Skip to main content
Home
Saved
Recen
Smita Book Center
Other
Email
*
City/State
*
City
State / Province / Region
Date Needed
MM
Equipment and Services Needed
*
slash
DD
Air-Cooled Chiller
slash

______________________________

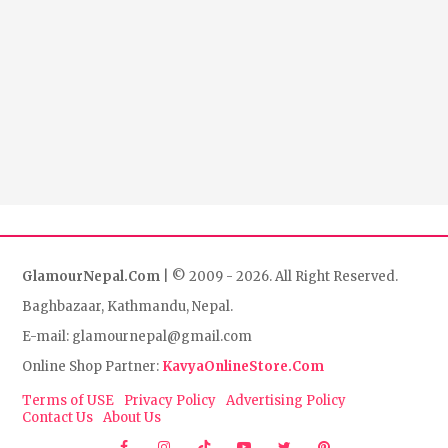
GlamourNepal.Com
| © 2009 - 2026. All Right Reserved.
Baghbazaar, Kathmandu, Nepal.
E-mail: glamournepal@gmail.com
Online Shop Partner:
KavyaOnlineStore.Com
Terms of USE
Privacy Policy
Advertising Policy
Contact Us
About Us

______________________________

**Written task:** Please return every line of the records above that contains the word "Needed".

**Written answer:**
Date Needed
Equipment and Services Needed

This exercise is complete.